**TASK PROMPT**
Give back the data below line for line without changing anything, but leave out the pictures.

**SOURCE DATA**

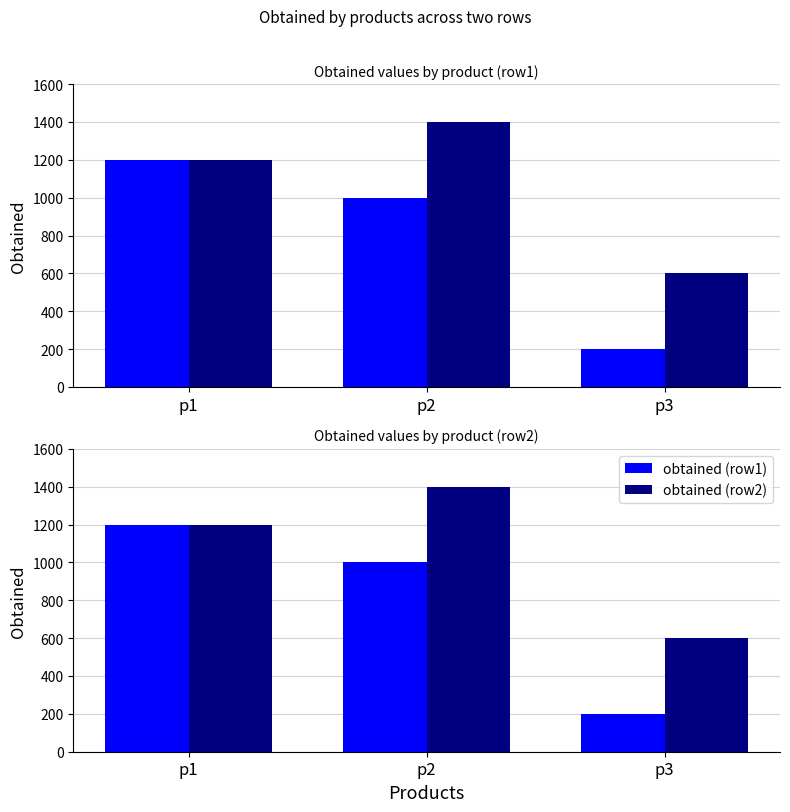

Reading left to right, transcribe all the data shown in this chart.

obtained (row1): p1=1200	p2=1000	p3=200
obtained (row2): p1=1200	p2=1400	p3=600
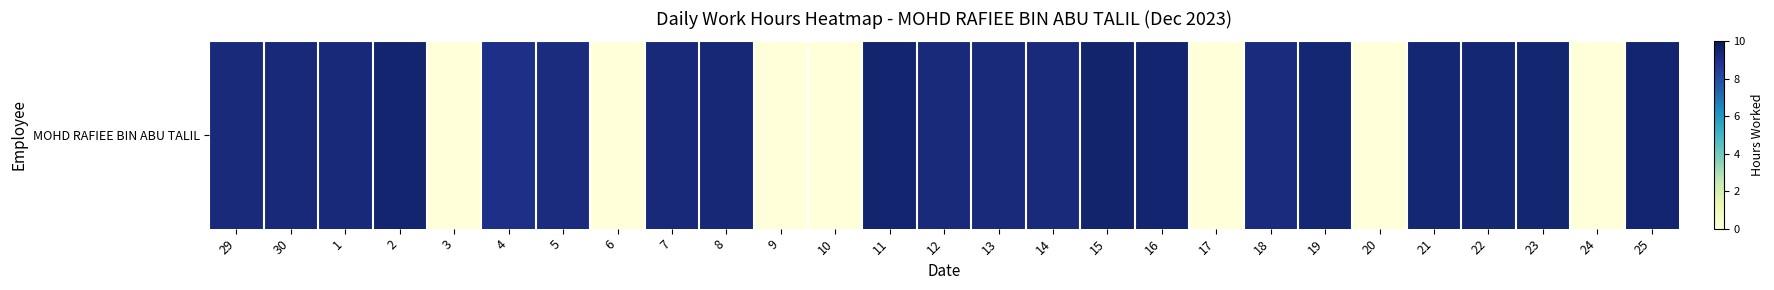

How many positive values are there?

20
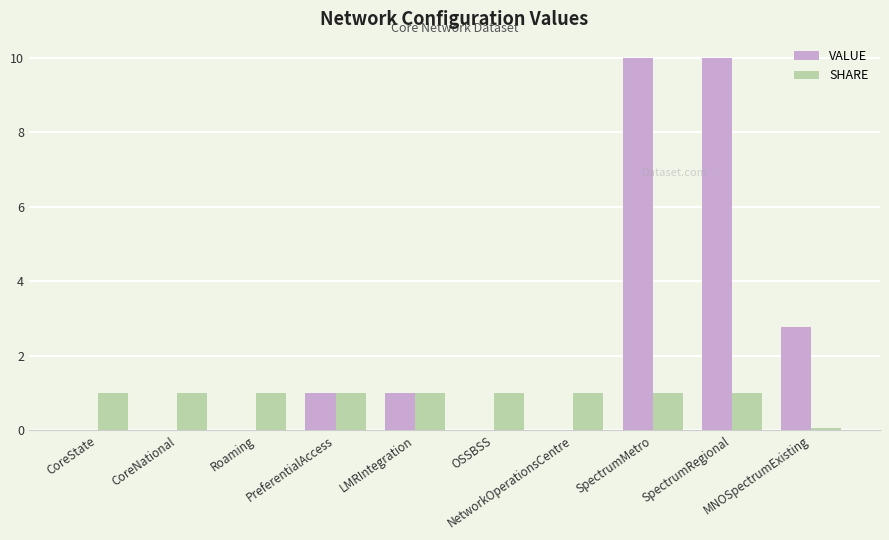

What is the highest value of the SHARE series?

1.0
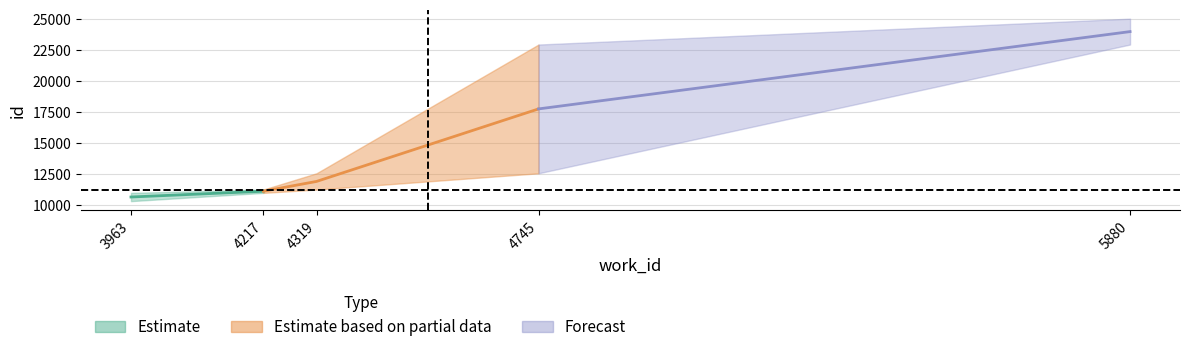

Which category has the lowest value across all series?

3963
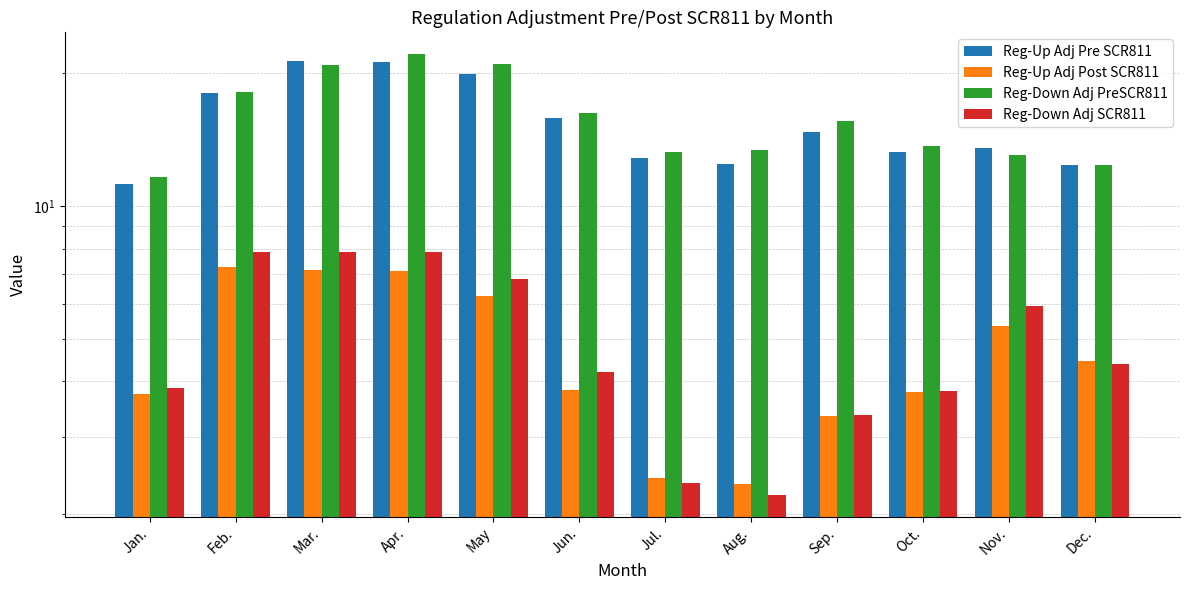

How many groups of bars are there?

12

**EXERCISE RESULT**
Reading left to right, transcribe all the data shown in this chart.

obtained (row1): p1=1200	p2=1000	p3=200
obtained (row2): p1=1200	p2=1400	p3=600

How many positive values are there?

20

What is the highest value of the SHARE series?

1.0

Which category has the lowest value across all series?

3963

How many groups of bars are there?

12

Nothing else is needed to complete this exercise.